* [Task to complete]: From the line containing "Identify the document" through the last line, print the records exactly and nothing else.

═════ Exercise inputs

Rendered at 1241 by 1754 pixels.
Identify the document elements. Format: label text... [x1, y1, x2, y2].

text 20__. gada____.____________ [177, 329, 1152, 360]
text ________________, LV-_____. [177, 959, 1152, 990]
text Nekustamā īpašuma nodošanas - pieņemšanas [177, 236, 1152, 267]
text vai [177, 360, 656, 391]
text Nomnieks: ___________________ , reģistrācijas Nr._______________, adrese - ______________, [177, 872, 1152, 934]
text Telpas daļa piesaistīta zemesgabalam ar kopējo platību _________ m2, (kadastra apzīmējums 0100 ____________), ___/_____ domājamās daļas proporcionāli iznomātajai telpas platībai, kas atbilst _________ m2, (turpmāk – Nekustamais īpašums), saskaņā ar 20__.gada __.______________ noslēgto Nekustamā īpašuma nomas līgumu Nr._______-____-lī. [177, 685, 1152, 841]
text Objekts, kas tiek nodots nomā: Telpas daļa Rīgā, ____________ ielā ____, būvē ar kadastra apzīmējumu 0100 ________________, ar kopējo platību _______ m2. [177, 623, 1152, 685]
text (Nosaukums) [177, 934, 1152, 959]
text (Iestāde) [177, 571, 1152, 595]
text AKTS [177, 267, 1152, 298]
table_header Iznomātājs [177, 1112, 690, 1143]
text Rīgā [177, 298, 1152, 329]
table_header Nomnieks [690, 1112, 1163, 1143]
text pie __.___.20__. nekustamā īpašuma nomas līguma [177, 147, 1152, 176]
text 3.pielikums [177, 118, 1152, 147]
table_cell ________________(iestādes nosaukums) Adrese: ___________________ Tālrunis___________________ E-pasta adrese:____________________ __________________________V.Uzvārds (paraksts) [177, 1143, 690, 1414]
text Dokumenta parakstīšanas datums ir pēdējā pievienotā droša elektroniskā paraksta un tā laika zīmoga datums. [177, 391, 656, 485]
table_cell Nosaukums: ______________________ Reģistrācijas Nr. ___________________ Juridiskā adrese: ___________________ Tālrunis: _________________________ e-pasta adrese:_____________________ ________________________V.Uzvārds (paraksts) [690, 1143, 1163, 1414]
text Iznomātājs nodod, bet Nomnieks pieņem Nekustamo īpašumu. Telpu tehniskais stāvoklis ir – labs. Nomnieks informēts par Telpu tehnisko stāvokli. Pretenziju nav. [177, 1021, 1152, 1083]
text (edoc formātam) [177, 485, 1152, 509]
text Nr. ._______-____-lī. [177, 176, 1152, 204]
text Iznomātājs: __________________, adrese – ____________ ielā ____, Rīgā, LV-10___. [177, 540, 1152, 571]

══════════

* [Solution for this exercise]:
Identify the document elements. Format: label text... [x1, y1, x2, y2].

text 20__. gada____.____________ [177, 329, 1152, 360]
text ________________, LV-_____. [177, 959, 1152, 990]
text Nekustamā īpašuma nodošanas - pieņemšanas [177, 236, 1152, 267]
text vai [177, 360, 656, 391]
text Nomnieks: ___________________ , reģistrācijas Nr._______________, adrese - ______________, [177, 872, 1152, 934]
text Telpas daļa piesaistīta zemesgabalam ar kopējo platību _________ m2, (kadastra apzīmējums 0100 ____________), ___/_____ domājamās daļas proporcionāli iznomātajai telpas platībai, kas atbilst _________ m2, (turpmāk – Nekustamais īpašums), saskaņā ar 20__.gada __.______________ noslēgto Nekustamā īpašuma nomas līgumu Nr._______-____-lī. [177, 685, 1152, 841]
text Objekts, kas tiek nodots nomā: Telpas daļa Rīgā, ____________ ielā ____, būvē ar kadastra apzīmējumu 0100 ________________, ar kopējo platību _______ m2. [177, 623, 1152, 685]
text (Nosaukums) [177, 934, 1152, 959]
text (Iestāde) [177, 571, 1152, 595]
text AKTS [177, 267, 1152, 298]
table_header Iznomātājs [177, 1112, 690, 1143]
text Rīgā [177, 298, 1152, 329]
table_header Nomnieks [690, 1112, 1163, 1143]
text pie __.___.20__. nekustamā īpašuma nomas līguma [177, 147, 1152, 176]
text 3.pielikums [177, 118, 1152, 147]
table_cell ________________(iestādes nosaukums) Adrese: ___________________ Tālrunis___________________ E-pasta adrese:____________________ __________________________V.Uzvārds (paraksts) [177, 1143, 690, 1414]
text Dokumenta parakstīšanas datums ir pēdējā pievienotā droša elektroniskā paraksta un tā laika zīmoga datums. [177, 391, 656, 485]
table_cell Nosaukums: ______________________ Reģistrācijas Nr. ___________________ Juridiskā adrese: ___________________ Tālrunis: _________________________ e-pasta adrese:_____________________ ________________________V.Uzvārds (paraksts) [690, 1143, 1163, 1414]
text Iznomātājs nodod, bet Nomnieks pieņem Nekustamo īpašumu. Telpu tehniskais stāvoklis ir – labs. Nomnieks informēts par Telpu tehnisko stāvokli. Pretenziju nav. [177, 1021, 1152, 1083]
text (edoc formātam) [177, 485, 1152, 509]
text Nr. ._______-____-lī. [177, 176, 1152, 204]
text Iznomātājs: __________________, adrese – ____________ ielā ____, Rīgā, LV-10___. [177, 540, 1152, 571]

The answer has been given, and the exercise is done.